Shoot the Women First
WHAT: Navine G. Khan-Dossos’ solo exhibition, hosted by the Breeder Gallery, is a provoking visual reflection on the role of women regarded by society as both perpetrators and victims of violence. What does it mean to be both menace and target? The violence represented is not merely physical, but embodies a wider threat to society by those who exist on the periphery of mainstream politics and culture.
Shoot the Women First was reputedly the direction given in the 1980s to members of West Germany’s elite GSG-9 anti-terrorist squad. It subsequently became standard advice offered by Interpol to other European agencies in the wake of the Baader-Meinhof, Red Brigade, IRA and other paramilitary attacks carried out by groups including female terrorists. Khan-Dossos’ works draw on a heterogeneous range of historical, ongoing and future scenarios. Within the Greek context, they were shaped by the 2012 arrests of female drug-users suspected of doing casual sex work in Athens, the forced HIV testing of these women, and the imprisonment of those with a positive test.
Shoot the Women First is laid out across two floors in the style of a shooting gallery.

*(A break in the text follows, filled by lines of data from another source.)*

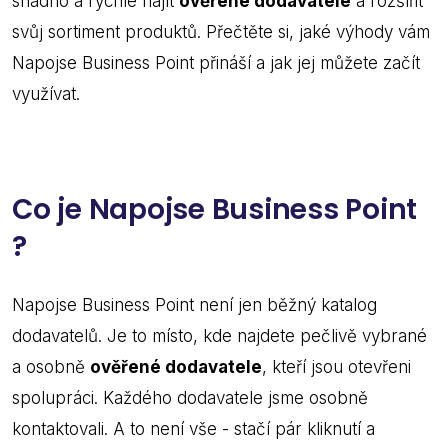
snadno a rychle najít
ověřené dodavatele
a rozšířit
svůj sortiment produktů. Přečtěte si, jaké výhody vám
Napojse Business Point přináší a jak jej můžete začít
využívat.
Co je Napojse Business Point
?
Napojse Business Point není jen běžný katalog
dodavatelů. Je to místo, kde najdete pečlivě vybrané
a osobně
ověřené dodavatele
, kteří jsou otevřeni
spolupráci. Každého dodavatele jsme osobně
kontaktovali. A to není vše - stačí pár kliknutí a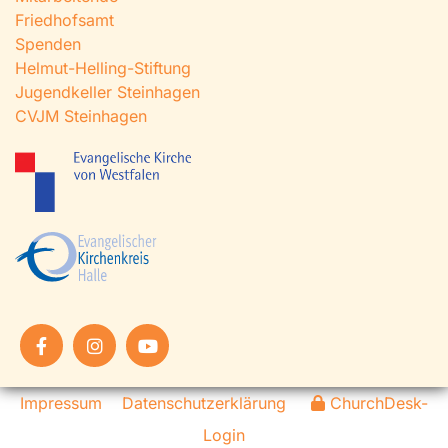
Friedhofsamt
Spenden
Helmut-Helling-Stiftung
Jugendkeller Steinhagen
CVJM Steinhagen
Impressum
Datenschutzerklärung
ChurchDesk-
Login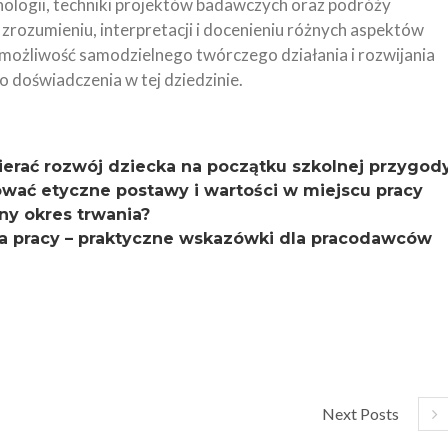
ologii, techniki projektów badawczych oraz podróży
ozumieniu, interpretacji i docenieniu różnych aspektów
m możliwość samodzielnego twórczego działania i rozwijania
 doświadczenia w tej dziedzinie.
erać rozwój dziecka na początku szkolnej przygod
ować etyczne postawy i wartości w miejscu pracy
ny okres trwania?
ka pracy – praktyczne wskazówki dla pracodawców
Next Posts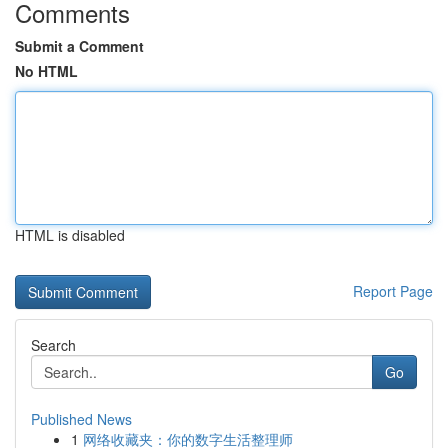
Comments
Submit a Comment
No HTML
HTML is disabled
Report Page
Search
Go
Published News
1
网络收藏夹：你的数字生活整理师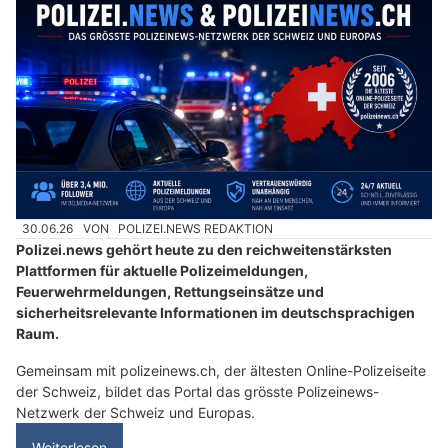
30.06.26
VON
POLIZEI.NEWS REDAKTION
Polizei.news gehört heute zu den reichweitenstärksten
Plattformen für aktuelle Polizeimeldungen,
Feuerwehrmeldungen, Rettungseinsätze und
sicherheitsrelevante Informationen im deutschsprachigen
Raum.
Gemeinsam mit polizeinews.ch, der ältesten Online-Polizeiseite
der Schweiz, bildet das Portal das grösste Polizeinews-
Netzwerk der Schweiz und Europas.
Weiterlesen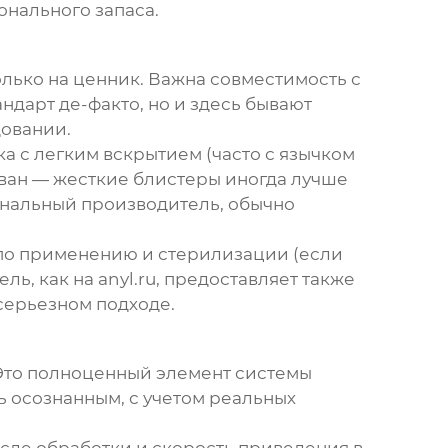
онального запаса.
лько на ценник. Важна совместимость с
дарт де-факто, но и здесь бывают
довании.
а с легким вскрытием (часто с язычком
ован — жесткие блистеры иногда лучше
ональный производитель, обычно
 по применению и стерилизации (если
ль, как на
anyl.ru
, предоставляет также
серьезном подходе.
. Это полноценный элемент системы
ь осознанным, с учетом реальных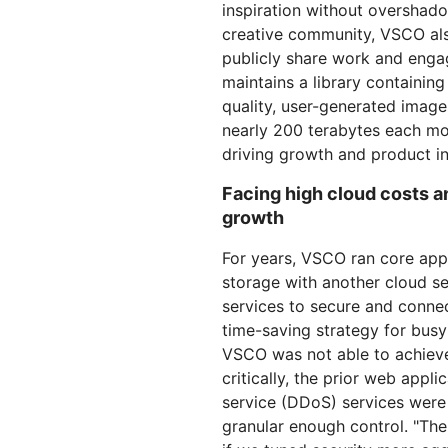
inspiration without overshado
creative community, VSCO al
publicly share work and enga
maintains a library containin
quality, user-generated images
nearly 200 terabytes each mo
driving growth and product inn
Facing high cloud costs an
growth
For years, VSCO ran core appl
storage with another cloud se
services to secure and conne
time-saving strategy for busy 
VSCO was not able to achieve 
critically, the prior web appli
service (DDoS) services were
granular enough control. "The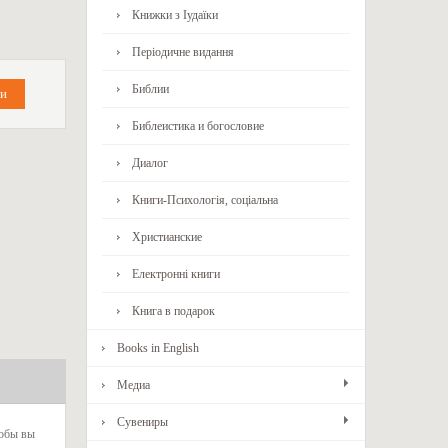
Книжки з Іудаїки
Періодичне видання
Библии
Библеистика и богословие
Диалог
Книги-Психологія, соціальна
Христианские
Електронні книги
Книга в подарок
Books in English
Медиа
Сувениры
тобы вы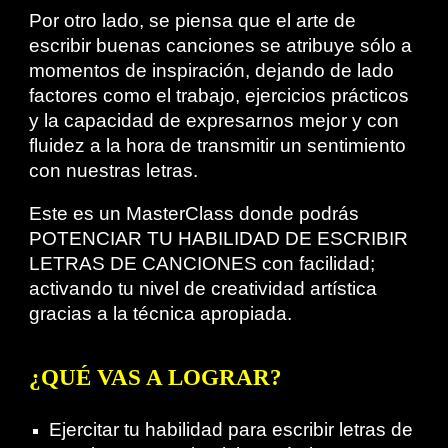
Por otro lado, se piensa que el arte de
escribir buenas canciones se atribuye sólo a
momentos de inspiración, dejando de lado
factores como el trabajo, ejercicios prácticos
y la capacidad de expresarnos mejor y con
fluidez a la hora de transmitir un sentimiento
con nuestras letras.
Este es un MasterClass donde podrás
POTENCIAR TU HABILIDAD DE ESCRIBIR
LETRAS DE CANCIONES con facilidad;
activando tu nivel de creatividad artística
gracias a la técnica apropiada.
¿QUÉ VAS A LOGRAR?
Ejercitar tu habilidad para escribir letras de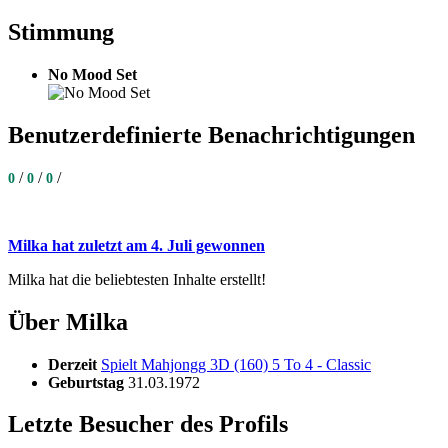
Stimmung
No Mood Set
Benutzerdefinierte Benachrichtigungen
/
/
/
0
0
0
Milka hat zuletzt am 4. Juli gewonnen
Milka hat die beliebtesten Inhalte erstellt!
Über Milka
Derzeit
Spielt Mahjongg 3D (160) 5 To 4 - Classic
Geburtstag
31.03.1972
Letzte Besucher des Profils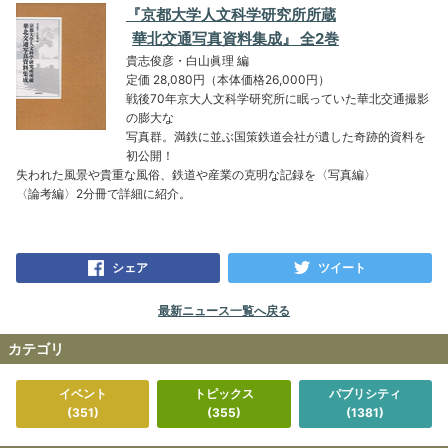
『京都大学人文科学研究所所蔵
華北交通写真資料集成』 全2巻
貴志俊彦・白山眞理 編
定価 28,080円（本体価格26,000円）
戦後70年京大人文科学研究所に眠っていた華北交通撮影
の膨大な
写真群。満鉄に並ぶ国策鉄道会社が遺した奇跡的資料を
初公開！
失われた風景や貴重な風俗、鉄道や産業の克明な記録を〈写真編〉
〈論考編〉2分冊で詳細に紹介。
シェア
ツイート
最新ニュース一覧へ戻る
カテゴリ
イベント
トピックス
パブリシティ
(351)
(355)
(1381)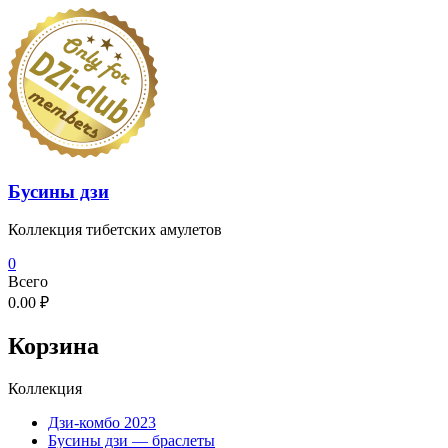
Перейти
к
содержимому
Бусины дзи
Коллекция тибетских амулетов
0
Всего
0.00 ₽
Корзина
Коллекция
Дзи-комбо 2023
Бусины дзи — браслеты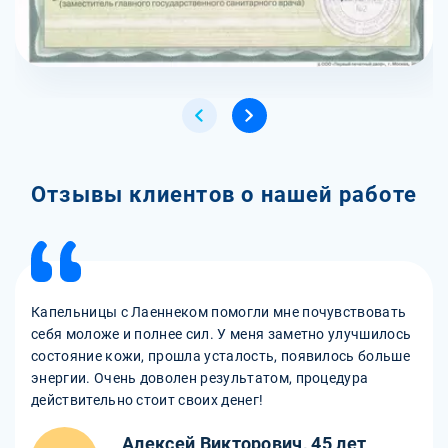
Отзывы клиентов о нашей работе
Капельницы с Лаеннеком помогли мне почувствовать
себя моложе и полнее сил. У меня заметно улучшилось
состояние кожи, прошла усталость, появилось больше
энергии. Очень доволен результатом, процедура
действительно стоит своих денег!
Алексей Викторович, 45 лет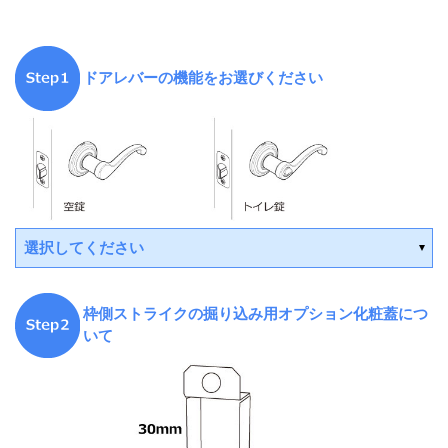
ドアレバーの機能をお選びください
選択してください
枠側ストライクの掘り込み用オプション化粧蓋につ
平日15時までの決済で翌営業日出荷
いて
平日15時までの決済で翌営業日出荷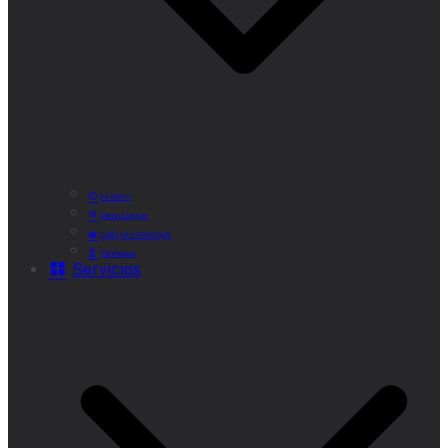
Historia
Cómo Llegar
Callejero Municipal
Teléfonos
Servicios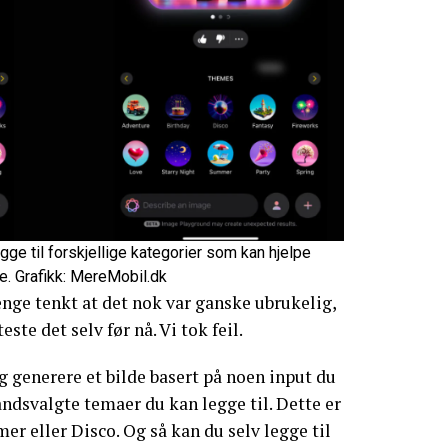
ge til forskjellige kategorier som kan hjelpe
e. Grafikk: MereMobil.dk
enge tenkt at det nok var ganske ubrukelig,
ste det selv før nå. Vi tok feil.
 generere et bilde basert på noen input du
åndsvalgte temaer du kan legge til. Dette er
r eller Disco. Og så kan du selv legge til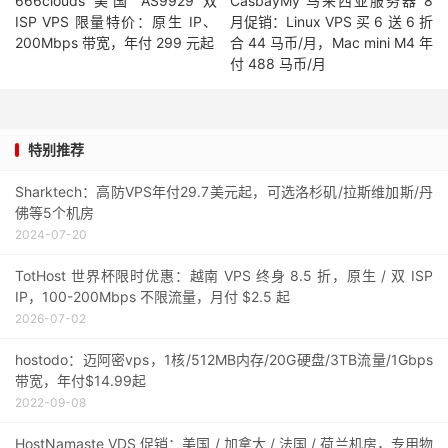
666clouds 美国 AS9929 双
CasbayMy 马来西亚服务器 8
ISP VPS 限量特价：原生 IP、
月促销：Linux VPS 买 6 送 6 折
200Mbps 带宽，年付 299 元起
合 44 马币/月，Mac mini M4 年
付 488 马币/月
特别推荐
Sharktech：高防VPS年付29.7美元起，可选洛杉矶/拉斯维加斯/丹
佛等5个机房
2024-07-20
TotHost 世界杯限时优惠：越南 VPS 终身 8.5 折，原生 / 双 ISP
IP，100-200Mbps 不限流量，月付 $2.5 起
2026-07-02
hostodo：迈阿密vps，1核/512MB内存/20G硬盘/3TB流量/1Gbps
带宽，年付$14.99起
2022-09-08
HostNamaste VDS 促销：美国 / 加拿大 / 法国 / 荷兰机房，专用物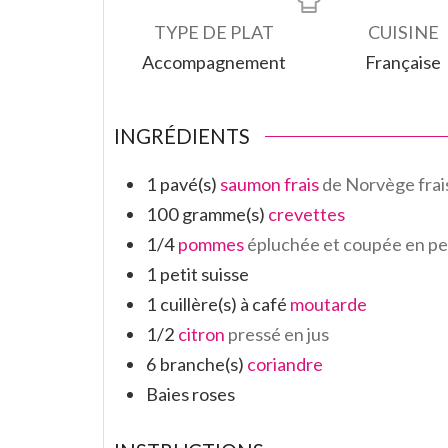
TYPE DE PLAT
CUISINE
Accompagnement
Française
INGRÉDIENTS
1
pavé(s)
saumon frais
de Norvège frai
100
gramme(s)
crevettes
1/4
pommes
épluchée et coupée en pe
1
petit suisse
1
cuillère(s) à café
moutarde
1/2
citron
pressé en jus
6
branche(s)
coriandre
Baies roses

WHEN: February 8–March 10.
WHERE: The Breeder Gallery
Iasonos 45, +30 210.331.7527, www.thebreedersystem.com
About Navine G. Khan-Dossos
Khan-Dossos studied History of Art at Cambridge University, Arabic at Kuwait University, Islamic Art at the Prince’s School of Traditional Art in London, and holds an MA in Fine Art from Chelsea College of Art & Design, London. In 2014/2015, she was a participant at the Van Eyck Academie in Maastricht. She has exhibited and worked with various institutions, including The Museum of Islamic Art (Doha), Witte de With (Rotterdam), The Van Abbemuseum (Eindhoven), The Delfina Foundation (London), The Library of Amiens (Amiens), Leighton House Museum (London), The Benaki Museum (Athens) and the A.M. Qattan Foundation (Ramallah).